3.5 stars rounded up

(clears throat and starts to sing)

How do you solve a problem like Ben Sedgwick? How do you catch a vicar and pin him down?

It Takes Two to Tumble features a charming, genial vicar caring for wayward, motherless children (who climb trees) while their father (a captain, no less and a stranger to his children) is away at sea. When the captain returns home for a brief visit, he is affronted at the audacity of seeing his rag tag mob of three doing things like laughing and enjoying themselves, and initially blames the vicar for allowing them to act like ruffians. The ruffians put a mouse their father's pocket and, the vicar warns, may put something in his bed at night. But the vicar and the captain fall in love, the children learn to love their father (as he learns to love them) and they live happily ever after. Oh, and the vicar quits his job at the abbey...er, the vicarage and they get married. Well, get married in the sense that they pledge their troth to each other - unofficially, of course - but still...

Does any of that sound a little familiar?

Look, I have no problem with an author borrowing from such great source material, giving it a twist and making it their own (see Alexis Hall's Billionaire series), but if you thin out the characters and leave loose ends, it all seems kind of pointless. This isn't a bad book by any means. It has a certain charm and likability, but it doesn't come close to measuring up to the author's previous series, so for me this book is a little disappointing.

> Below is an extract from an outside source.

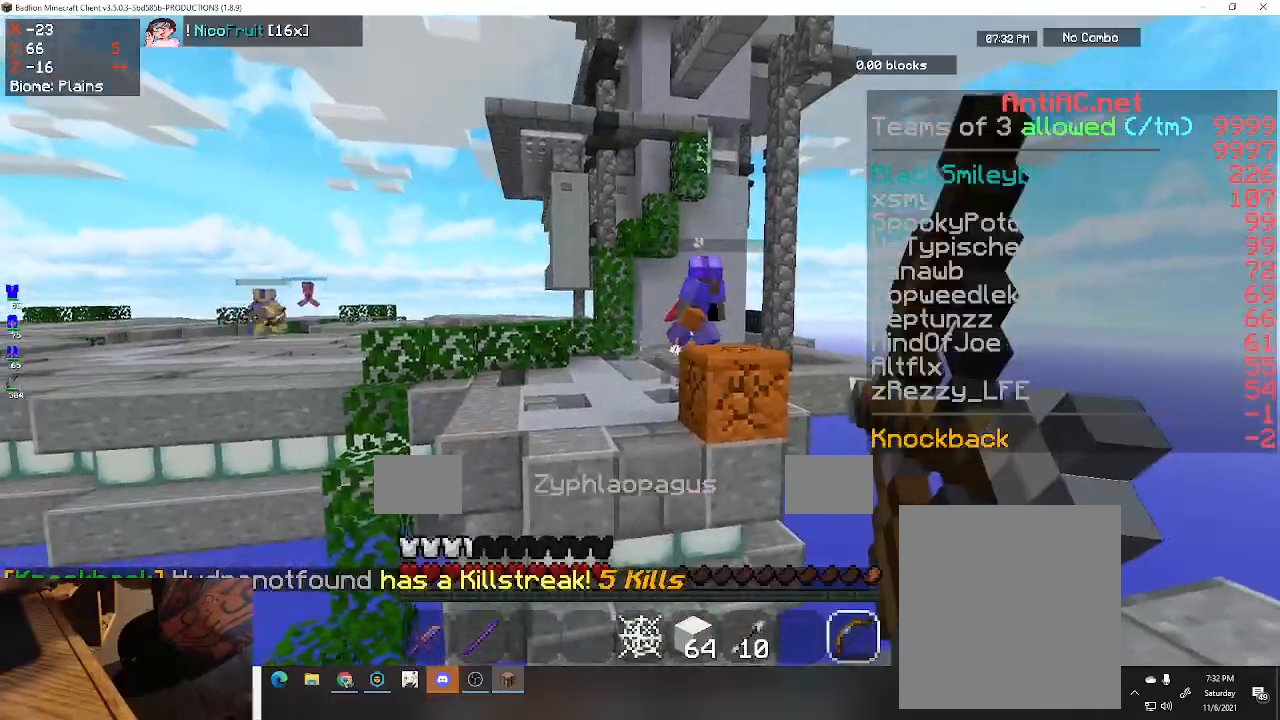
{"keys": [], "events": [[33, "w", "down"], [433, "w", "up"]]}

Maybe my expectations were too high, but that's only because I have read Cat Sebastian's other books and thoroughly enjoyed them. She makes her characters work hard for their HEA's but never at the cost of being too angsty or insufferable. You always feel like you've gone on a journey with them as they discover things about themselves they never realized. In this book, though, I didn't feel that same tension, that same level of engagement. Plus, the side characters had things wrapped up so neatly, it was almost eye-rolling.

I'm giving this 3.5 stars because even a not-so-great Cat Sebastian book is still better than a lot of books I've read this year. But I still maintain it's not up to her usual standards.